• _Try it_
The finished copy should match every record exactly and contain no pictures.

Information given Start Marker

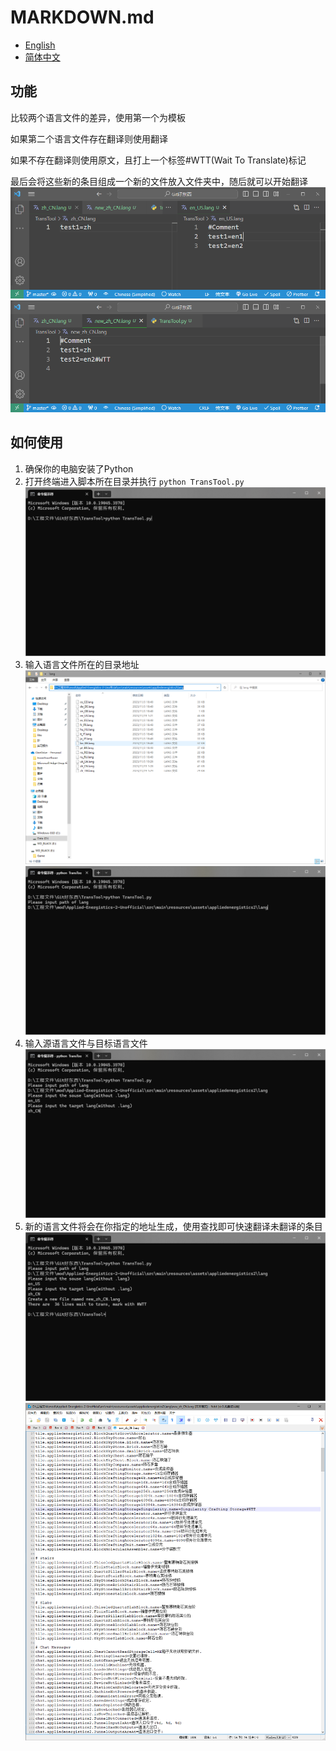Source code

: # MARKDOWN.md

- [English](README.md)
- [简体中文](README.zh_CN.md)

## 功能

比较两个语言文件的差异，使用第一个为模板

如果第二个语言文件存在翻译则使用翻译

如果不存在翻译则使用原文，且打上一个标签#WTT(Wait To Translate)标记

最后会将这些新的条目组成一个新的文件放入文件夹中，随后就可以开始翻译
![before](img/before.png)
![result](img/result.png)

## 如何使用

1. 确保你的电脑安装了Python
2. 打开终端进入脚本所在目录并执行 `python TransTool.py`
![Terminal](img/typeInCode.png)
3. 输入语言文件所在的目录地址
![GetPath](img/getPath.png)
![CopyIntoTerminal](img/copyIntoTermianl.png)
4. 输入源语言文件与目标语言文件
![InPutLangName](img/InPutLangName.png)
5. 新的语言文件将会在你指定的地址生成，使用查找即可快速翻译未翻译的条目
![Done](img/done.png)
![NewFileWithWTTTag](img/newFileWithWTTTag.png)
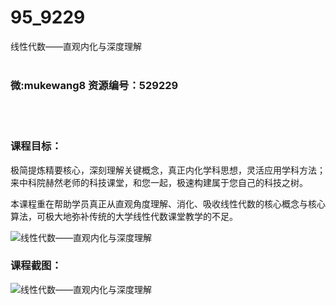 # 95_9229
线性代数——直观内化与深度理解
<br/></br>
<h3>微:mukewang8 资源编号：529229</h3>
<br/></br>
<h3>课程目标：</h3>
<p>极简提炼精要核心，深刻理解关键概念，真正内化学科思想，灵活应用学科方法；来中科院赫然老师的科技课堂，和您一起，极速构建属于您自己的科技之树。</p>
<p>本课程重在帮助学员真正从直观角度理解、消化、吸收<a title="查看与 线性代数 相关的文章" target="_blank">线性代数</a>的核心概念与核心算法，可极大地弥补传统的大学线性代数课堂教学的不足。</p>
<p><img src="https://www.ko996.com/wp-content/uploads/img/2019/12/356-26-300x167.jpg" alt="线性代数——直观内化与深度理解"></p>
<h3>课程截图：</h3>
<p><img src="https://www.ko996.com/wp-content/uploads/img/2019/12/11111-28.jpg" alt="线性代数——直观内化与深度理解"></p>
<p>&nbsp;</p>
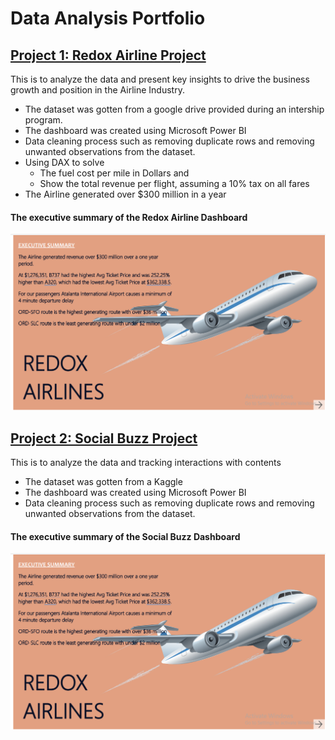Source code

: # Data Analysis Portfolio

## [Project 1: Redox Airline Project](https://github.com/DataSoji/PowerBI-Portfolio/blob/main/Redox%20Airlines.pdf)

 This is to analyze the data and present key insights to drive the business growth and position in the Airline Industry.
 
 * The dataset was gotten from a google drive provided during an intership program.
 * The dashboard was created using Microsoft Power BI
 * Data cleaning process such as removing duplicate rows and removing unwanted observations from the dataset.
 * Using DAX to solve 
    * The fuel cost per mile in Dollars  and
    * Show the total revenue per flight, assuming a 10% tax on all fares 
 * The Airline generated over $300 million in a year 

#### The executive summary of the Redox Airline Dashboard 

![](Summary%20Page.png)


## [Project 2: Social Buzz Project](https://github.com/DataSoji/PowerBI-Portfolio/blob/main/Redox%20Airlines.pdf)

 This is to analyze the data and tracking interactions with contents
 
 * The dataset was gotten from a Kaggle
 * The dashboard was created using Microsoft Power BI
 * Data cleaning process such as removing duplicate rows and removing unwanted observations from the dataset.

#### The executive summary of the Social Buzz Dashboard 

![](Summary%20Page.png)



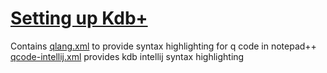 [Setting up Kdb+](http://www.timestored.com/kdb-guides/developer-environment)
======================================

Contains
	[qlang.xml](qlang.xml) to provide syntax highlighting for q code in notepad++
	[qcode-intellij.xml](qcode-intellij.xml) provides kdb intellij syntax highlighting 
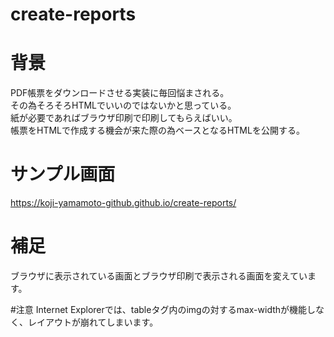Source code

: # create-reports
# 背景
PDF帳票をダウンロードさせる実装に毎回悩まされる。<br/>
その為そろそろHTMLでいいのではないかと思っている。<br/>
紙が必要であればブラウザ印刷で印刷してもらえばいい。<br/>
帳票をHTMLで作成する機会が来た際の為ベースとなるHTMLを公開する。<br/>

# サンプル画面
https://koji-yamamoto-github.github.io/create-reports/

# 補足
ブラウザに表示されている画面とブラウザ印刷で表示される画面を変えています。

#注意
Internet Explorerでは、tableタグ内のimgの対するmax-widthが機能しなく、レイアウトが崩れてしまいます。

Information given End Marker

• _Result below_
Source code

: # MARKDOWN.md

- [English](README.md)
- [简体中文](README.zh_CN.md)

## 功能

比较两个语言文件的差异，使用第一个为模板

如果第二个语言文件存在翻译则使用翻译

如果不存在翻译则使用原文，且打上一个标签#WTT(Wait To Translate)标记

最后会将这些新的条目组成一个新的文件放入文件夹中，随后就可以开始翻译
![before](img/before.png)
![result](img/result.png)

## 如何使用

1. 确保你的电脑安装了Python
2. 打开终端进入脚本所在目录并执行 `python TransTool.py`
![Terminal](img/typeInCode.png)
3. 输入语言文件所在的目录地址
![GetPath](img/getPath.png)
![CopyIntoTerminal](img/copyIntoTermianl.png)
4. 输入源语言文件与目标语言文件
![InPutLangName](img/InPutLangName.png)
5. 新的语言文件将会在你指定的地址生成，使用查找即可快速翻译未翻译的条目
![Done](img/done.png)
![NewFileWithWTTTag](img/newFileWithWTTTag.png)
 # 95_9229
线性代数——直观内化与深度理解
<br/></br>
<h3>微:mukewang8 资源编号：529229</h3>
<br/></br>
<h3>课程目标：</h3>
<p>极简提炼精要核心，深刻理解关键概念，真正内化学科思想，灵活应用学科方法；来中科院赫然老师的科技课堂，和您一起，极速构建属于您自己的科技之树。</p>
<p>本课程重在帮助学员真正从直观角度理解、消化、吸收<a title="查看与 线性代数 相关的文章" target="_blank">线性代数</a>的核心概念与核心算法，可极大地弥补传统的大学线性代数课堂教学的不足。</p>
<p><img src="https://www.ko996.com/wp-content/uploads/img/2019/12/356-26-300x167.jpg" alt="线性代数——直观内化与深度理解"></p>
<h3>课程截图：</h3>
<p><img src="https://www.ko996.com/wp-content/uploads/img/2019/12/11111-28.jpg" alt="线性代数——直观内化与深度理解"></p>
<p>&nbsp;</p>
Source code

: # Data Analysis Portfolio

## [Project 1: Redox Airline Project](https://github.com/DataSoji/PowerBI-Portfolio/blob/main/Redox%20Airlines.pdf)

 This is to analyze the data and present key insights to drive the business growth and position in the Airline Industry.
 
 * The dataset was gotten from a google drive provided during an intership program.
 * The dashboard was created using Microsoft Power BI
 * Data cleaning process such as removing duplicate rows and removing unwanted observations from the dataset.
 * Using DAX to solve 
    * The fuel cost per mile in Dollars  and
    * Show the total revenue per flight, assuming a 10% tax on all fares 
 * The Airline generated over $300 million in a year 

#### The executive summary of the Redox Airline Dashboard 

![](Summary%20Page.png)


## [Project 2: Social Buzz Project](https://github.com/DataSoji/PowerBI-Portfolio/blob/main/Redox%20Airlines.pdf)

 This is to analyze the data and tracking interactions with contents
 
 * The dataset was gotten from a Kaggle
 * The dashboard was created using Microsoft Power BI
 * Data cleaning process such as removing duplicate rows and removing unwanted observations from the dataset.

#### The executive summary of the Social Buzz Dashboard 

![](Summary%20Page.png)



 [Setting up Kdb+](http://www.timestored.com/kdb-guides/developer-environment)
======================================

Contains
	[qlang.xml](qlang.xml) to provide syntax highlighting for q code in notepad++
	[qcode-intellij.xml](qcode-intellij.xml) provides kdb intellij syntax highlighting 
Source code

: # create-reports
# 背景
PDF帳票をダウンロードさせる実装に毎回悩まされる。<br/>
その為そろそろHTMLでいいのではないかと思っている。<br/>
紙が必要であればブラウザ印刷で印刷してもらえばいい。<br/>
帳票をHTMLで作成する機会が来た際の為ベースとなるHTMLを公開する。<br/>

# サンプル画面
https://koji-yamamoto-github.github.io/create-reports/

# 補足
ブラウザに表示されている画面とブラウザ印刷で表示される画面を変えています。

#注意
Internet Explorerでは、tableタグ内のimgの対するmax-widthが機能しなく、レイアウトが崩れてしまいます。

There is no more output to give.